+++ PASSAGE SHOWN
Mathematical modeling of three equal collinear cracks in an orthotropic solid

Abstract

We consider a homogeneous elastic, orthotropic solid containing three equal collinear cracks, loaded in tension by symmetrically distributed normal stresses. Following Guz’s representation theorem and solving Riemann–Hilbert problems we determine the expressions of the complex potentials. Using the asymptotic analysis, we obtain the asymptotic values of the incremental stress and displacement fields. We determine the tangential stresses near the crack tips. Using the maximum tangential stress criterion and numerical computations we study the interaction problem for a Graphite-epoxy fiber reinforced composite material.

Appendix

From (2.2) we get that \(\varPhi _j(z_j)\) can be multivalued even if \(\varPsi _j(z_j), j=1,2\) are univalued. Consequently, to assure the uniformity of the displacement fields, we must guarantee the uniformity of the potentials \(\varPhi _j(z_j), j=1,2\) on closed path around the two cracks.
++++++
+++ EXERCISE DATA
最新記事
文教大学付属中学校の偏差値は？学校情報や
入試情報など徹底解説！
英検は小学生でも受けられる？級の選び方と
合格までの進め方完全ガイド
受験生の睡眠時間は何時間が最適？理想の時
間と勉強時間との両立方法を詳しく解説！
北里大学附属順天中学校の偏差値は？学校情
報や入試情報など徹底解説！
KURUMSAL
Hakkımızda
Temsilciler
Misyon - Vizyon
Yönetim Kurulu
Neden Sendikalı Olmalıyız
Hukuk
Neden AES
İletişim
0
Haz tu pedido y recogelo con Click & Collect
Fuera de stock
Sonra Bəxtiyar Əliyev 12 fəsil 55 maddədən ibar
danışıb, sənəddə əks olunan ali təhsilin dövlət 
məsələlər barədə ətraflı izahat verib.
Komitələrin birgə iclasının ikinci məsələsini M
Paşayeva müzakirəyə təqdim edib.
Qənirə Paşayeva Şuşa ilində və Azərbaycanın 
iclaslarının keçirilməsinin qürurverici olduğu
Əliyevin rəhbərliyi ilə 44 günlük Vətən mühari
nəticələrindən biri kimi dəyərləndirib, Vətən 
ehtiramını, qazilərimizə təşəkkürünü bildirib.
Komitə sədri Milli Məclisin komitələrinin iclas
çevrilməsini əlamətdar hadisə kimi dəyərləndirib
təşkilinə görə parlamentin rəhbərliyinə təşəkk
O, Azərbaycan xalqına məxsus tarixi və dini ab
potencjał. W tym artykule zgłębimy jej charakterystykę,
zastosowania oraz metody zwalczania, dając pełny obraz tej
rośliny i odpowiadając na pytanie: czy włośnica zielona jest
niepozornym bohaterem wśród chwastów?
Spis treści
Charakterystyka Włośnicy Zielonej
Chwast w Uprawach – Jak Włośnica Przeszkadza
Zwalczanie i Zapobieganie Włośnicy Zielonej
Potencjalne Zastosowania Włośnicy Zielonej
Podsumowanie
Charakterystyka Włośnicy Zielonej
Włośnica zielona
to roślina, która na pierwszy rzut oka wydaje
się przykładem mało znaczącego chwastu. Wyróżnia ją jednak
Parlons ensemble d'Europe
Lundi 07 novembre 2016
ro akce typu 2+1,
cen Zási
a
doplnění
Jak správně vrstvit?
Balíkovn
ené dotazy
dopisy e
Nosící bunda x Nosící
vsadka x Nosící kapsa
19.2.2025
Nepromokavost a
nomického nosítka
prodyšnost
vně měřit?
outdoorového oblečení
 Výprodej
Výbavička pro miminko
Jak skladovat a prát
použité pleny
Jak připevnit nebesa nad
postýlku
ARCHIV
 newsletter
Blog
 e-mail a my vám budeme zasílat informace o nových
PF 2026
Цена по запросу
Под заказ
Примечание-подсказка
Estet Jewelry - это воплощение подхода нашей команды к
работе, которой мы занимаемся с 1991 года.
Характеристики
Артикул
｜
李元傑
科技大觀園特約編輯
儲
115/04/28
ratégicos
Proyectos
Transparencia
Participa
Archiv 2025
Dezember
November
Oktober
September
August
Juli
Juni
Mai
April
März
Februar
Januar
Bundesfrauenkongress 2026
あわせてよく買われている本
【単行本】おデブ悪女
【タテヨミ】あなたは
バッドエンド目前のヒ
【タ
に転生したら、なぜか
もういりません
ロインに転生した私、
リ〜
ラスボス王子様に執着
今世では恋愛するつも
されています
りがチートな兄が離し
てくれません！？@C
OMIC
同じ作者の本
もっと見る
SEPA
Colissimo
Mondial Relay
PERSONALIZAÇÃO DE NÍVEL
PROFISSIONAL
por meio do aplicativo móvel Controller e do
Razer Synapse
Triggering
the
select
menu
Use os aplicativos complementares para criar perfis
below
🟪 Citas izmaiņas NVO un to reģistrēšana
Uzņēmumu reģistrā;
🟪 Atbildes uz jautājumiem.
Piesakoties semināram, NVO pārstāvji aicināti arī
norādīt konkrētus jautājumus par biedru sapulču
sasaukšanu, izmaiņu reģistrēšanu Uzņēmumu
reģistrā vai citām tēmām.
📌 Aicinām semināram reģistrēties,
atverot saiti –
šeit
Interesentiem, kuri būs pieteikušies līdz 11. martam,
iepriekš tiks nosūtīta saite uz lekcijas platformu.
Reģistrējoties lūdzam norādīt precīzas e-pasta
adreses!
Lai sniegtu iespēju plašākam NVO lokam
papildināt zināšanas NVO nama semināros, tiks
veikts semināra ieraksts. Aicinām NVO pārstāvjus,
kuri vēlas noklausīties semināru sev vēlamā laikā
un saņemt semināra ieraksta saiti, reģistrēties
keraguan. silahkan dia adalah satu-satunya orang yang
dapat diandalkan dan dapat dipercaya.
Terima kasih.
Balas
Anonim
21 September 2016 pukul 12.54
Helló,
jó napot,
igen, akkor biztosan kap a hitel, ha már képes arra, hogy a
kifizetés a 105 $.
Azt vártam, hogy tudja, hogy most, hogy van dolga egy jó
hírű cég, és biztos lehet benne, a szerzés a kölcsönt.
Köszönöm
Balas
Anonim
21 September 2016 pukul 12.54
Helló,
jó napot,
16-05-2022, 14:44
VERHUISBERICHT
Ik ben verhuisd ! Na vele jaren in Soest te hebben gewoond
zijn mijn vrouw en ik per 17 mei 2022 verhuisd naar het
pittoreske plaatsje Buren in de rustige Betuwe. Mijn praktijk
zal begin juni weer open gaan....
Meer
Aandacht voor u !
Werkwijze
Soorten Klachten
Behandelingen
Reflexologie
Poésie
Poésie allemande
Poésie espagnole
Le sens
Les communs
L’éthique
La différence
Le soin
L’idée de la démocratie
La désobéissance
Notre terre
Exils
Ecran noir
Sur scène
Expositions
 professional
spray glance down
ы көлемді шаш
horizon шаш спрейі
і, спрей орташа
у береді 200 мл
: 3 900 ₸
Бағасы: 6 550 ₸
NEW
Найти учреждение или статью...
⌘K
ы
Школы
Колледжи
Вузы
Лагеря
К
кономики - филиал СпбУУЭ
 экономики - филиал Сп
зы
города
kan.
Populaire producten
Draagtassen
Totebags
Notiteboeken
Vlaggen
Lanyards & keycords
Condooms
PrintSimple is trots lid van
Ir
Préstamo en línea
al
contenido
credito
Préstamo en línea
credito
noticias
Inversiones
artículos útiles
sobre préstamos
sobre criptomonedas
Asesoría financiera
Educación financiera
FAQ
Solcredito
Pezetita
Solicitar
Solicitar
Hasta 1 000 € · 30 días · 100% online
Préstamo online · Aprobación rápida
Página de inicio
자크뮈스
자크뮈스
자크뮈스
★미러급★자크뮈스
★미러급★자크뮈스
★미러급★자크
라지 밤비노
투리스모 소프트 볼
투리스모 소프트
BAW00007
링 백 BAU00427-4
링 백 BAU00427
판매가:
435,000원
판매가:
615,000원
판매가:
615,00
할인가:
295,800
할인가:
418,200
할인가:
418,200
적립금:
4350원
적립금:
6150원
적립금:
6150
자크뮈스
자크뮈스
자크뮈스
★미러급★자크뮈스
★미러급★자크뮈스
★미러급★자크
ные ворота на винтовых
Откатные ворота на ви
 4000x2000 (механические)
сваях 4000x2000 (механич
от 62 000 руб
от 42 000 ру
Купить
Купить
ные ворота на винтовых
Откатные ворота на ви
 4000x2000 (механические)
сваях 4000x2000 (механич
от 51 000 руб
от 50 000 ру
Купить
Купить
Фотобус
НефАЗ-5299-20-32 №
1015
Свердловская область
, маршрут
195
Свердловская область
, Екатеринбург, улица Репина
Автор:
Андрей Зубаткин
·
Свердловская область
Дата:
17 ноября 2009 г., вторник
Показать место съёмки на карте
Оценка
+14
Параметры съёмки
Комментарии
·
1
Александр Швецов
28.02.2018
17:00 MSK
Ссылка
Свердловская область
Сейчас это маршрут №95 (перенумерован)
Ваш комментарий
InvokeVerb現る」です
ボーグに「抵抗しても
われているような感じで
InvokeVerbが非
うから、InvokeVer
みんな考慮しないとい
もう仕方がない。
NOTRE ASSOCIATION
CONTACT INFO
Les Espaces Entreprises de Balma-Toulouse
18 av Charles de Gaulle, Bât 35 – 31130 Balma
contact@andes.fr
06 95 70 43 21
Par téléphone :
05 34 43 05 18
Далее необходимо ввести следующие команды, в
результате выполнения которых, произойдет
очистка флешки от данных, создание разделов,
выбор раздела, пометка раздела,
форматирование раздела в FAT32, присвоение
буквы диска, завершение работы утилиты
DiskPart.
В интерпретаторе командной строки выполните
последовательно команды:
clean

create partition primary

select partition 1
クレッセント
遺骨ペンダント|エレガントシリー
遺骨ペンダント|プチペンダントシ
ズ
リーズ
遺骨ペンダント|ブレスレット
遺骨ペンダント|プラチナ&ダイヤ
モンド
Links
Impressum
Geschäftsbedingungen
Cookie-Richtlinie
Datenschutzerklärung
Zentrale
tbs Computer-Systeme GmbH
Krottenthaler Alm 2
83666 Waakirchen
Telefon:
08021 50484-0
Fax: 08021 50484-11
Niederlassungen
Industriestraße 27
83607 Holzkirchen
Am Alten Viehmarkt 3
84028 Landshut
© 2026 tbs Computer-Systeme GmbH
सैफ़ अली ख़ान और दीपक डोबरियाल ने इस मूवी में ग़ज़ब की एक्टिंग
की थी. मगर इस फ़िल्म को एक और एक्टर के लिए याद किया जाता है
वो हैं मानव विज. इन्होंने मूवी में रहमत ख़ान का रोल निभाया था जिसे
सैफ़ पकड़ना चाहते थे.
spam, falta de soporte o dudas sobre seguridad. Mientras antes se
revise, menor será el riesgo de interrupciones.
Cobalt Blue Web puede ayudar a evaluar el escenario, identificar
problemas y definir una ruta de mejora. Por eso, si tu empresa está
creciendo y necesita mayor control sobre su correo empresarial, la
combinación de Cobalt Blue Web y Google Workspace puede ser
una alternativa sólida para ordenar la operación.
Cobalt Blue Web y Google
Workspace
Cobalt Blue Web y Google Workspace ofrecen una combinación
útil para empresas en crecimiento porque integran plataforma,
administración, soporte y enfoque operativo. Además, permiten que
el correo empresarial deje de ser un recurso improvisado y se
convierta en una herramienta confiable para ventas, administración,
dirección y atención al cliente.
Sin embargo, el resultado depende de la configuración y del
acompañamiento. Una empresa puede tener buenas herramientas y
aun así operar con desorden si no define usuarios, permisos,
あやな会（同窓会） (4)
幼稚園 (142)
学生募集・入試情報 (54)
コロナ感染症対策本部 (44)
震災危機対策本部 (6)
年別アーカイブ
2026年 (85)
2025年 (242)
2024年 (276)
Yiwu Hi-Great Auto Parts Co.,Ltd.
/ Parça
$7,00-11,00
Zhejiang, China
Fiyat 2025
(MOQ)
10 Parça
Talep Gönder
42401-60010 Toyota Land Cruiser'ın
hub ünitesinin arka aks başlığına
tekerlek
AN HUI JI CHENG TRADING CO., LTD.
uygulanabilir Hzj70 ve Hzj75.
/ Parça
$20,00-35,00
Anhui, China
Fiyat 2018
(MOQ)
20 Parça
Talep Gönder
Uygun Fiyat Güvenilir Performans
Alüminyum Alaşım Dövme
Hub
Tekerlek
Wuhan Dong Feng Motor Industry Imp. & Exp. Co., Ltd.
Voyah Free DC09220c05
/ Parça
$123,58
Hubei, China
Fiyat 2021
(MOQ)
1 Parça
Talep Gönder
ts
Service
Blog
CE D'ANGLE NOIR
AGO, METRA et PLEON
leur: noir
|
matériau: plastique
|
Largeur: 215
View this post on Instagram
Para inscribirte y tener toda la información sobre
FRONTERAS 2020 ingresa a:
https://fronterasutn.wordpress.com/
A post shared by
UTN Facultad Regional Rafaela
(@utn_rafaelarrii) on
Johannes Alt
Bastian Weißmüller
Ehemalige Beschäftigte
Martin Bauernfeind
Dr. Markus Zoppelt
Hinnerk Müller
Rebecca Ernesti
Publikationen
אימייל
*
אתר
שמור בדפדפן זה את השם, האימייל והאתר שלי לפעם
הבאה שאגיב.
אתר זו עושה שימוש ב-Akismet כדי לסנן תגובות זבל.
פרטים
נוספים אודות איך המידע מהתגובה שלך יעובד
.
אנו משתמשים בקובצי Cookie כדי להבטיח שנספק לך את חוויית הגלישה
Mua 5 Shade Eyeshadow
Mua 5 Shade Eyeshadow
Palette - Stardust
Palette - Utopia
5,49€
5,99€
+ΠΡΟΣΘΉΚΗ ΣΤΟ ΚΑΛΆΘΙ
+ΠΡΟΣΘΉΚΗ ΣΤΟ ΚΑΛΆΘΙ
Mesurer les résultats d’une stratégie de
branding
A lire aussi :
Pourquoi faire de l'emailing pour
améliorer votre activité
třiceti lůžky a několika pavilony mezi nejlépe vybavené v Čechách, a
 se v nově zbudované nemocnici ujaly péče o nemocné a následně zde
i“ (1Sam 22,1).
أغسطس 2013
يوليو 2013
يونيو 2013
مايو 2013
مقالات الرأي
++++++
REQUEST 1: In the records, rewrite the stretch from the line containing "select partition 1" through the line containing "convierta en una", renaming "Cobalt Blue Web" to "Azure Line Web" and leaving everything else unchanged.
REQUEST 2: Write what comes next in the passage on collinear cracks in an orthotropic solid.
The records bear no relation to the passage on collinear cracks.

EXERCISE ANSWER 1:
select partition 1
クレッセント
遺骨ペンダント|エレガントシリー
遺骨ペンダント|プチペンダントシ
ズ
リーズ
遺骨ペンダント|ブレスレット
遺骨ペンダント|プラチナ&ダイヤ
モンド
Links
Impressum
Geschäftsbedingungen
Cookie-Richtlinie
Datenschutzerklärung
Zentrale
tbs Computer-Systeme GmbH
Krottenthaler Alm 2
83666 Waakirchen
Telefon:
08021 50484-0
Fax: 08021 50484-11
Niederlassungen
Industriestraße 27
83607 Holzkirchen
Am Alten Viehmarkt 3
84028 Landshut
© 2026 tbs Computer-Systeme GmbH
सैफ़ अली ख़ान और दीपक डोबरियाल ने इस मूवी में ग़ज़ब की एक्टिंग
की थी. मगर इस फ़िल्म को एक और एक्टर के लिए याद किया जाता है
वो हैं मानव विज. इन्होंने मूवी में रहमत ख़ान का रोल निभाया था जिसे
सैफ़ पकड़ना चाहते थे.
spam, falta de soporte o dudas sobre seguridad. Mientras antes se
revise, menor será el riesgo de interrupciones.
Azure Line Web puede ayudar a evaluar el escenario, identificar
problemas y definir una ruta de mejora. Por eso, si tu empresa está
creciendo y necesita mayor control sobre su correo empresarial, la
combinación de Azure Line Web y Google Workspace puede ser
una alternativa sólida para ordenar la operación.
Azure Line Web y Google
Workspace
Azure Line Web y Google Workspace ofrecen una combinación
útil para empresas en crecimiento porque integran plataforma,
administración, soporte y enfoque operativo. Además, permiten que
el correo empresarial deje de ser un recurso improvisado y se
convierta en una herramienta confiable para ventas, administración,

EXERCISE ANSWER 2:
We denote by U and V the crack tips and by \(\varLambda \) and \(\varLambda _j\) the corresponding simple closed curves around the crack (U, V) in the complex planes \(z=x_1+ix_2\) and respectively \(z_j=x_1+\mu _j x_2, j=1,2\).

According to the relations (2.1) and (2.2) the uniformity of \(u_1\) is assured if the potentials \(\varPsi _j(z_j), j=1,2\) satisfy the restriction:

$$\begin{aligned} \sum _{j=1}^2 \oint _{\varLambda _j} \left( b_j \varPsi _j(z_j)dz_j + \overline{b_j \varPsi _j(z_j)dz_j} \right) = 0. \end{aligned}$$

(5.1)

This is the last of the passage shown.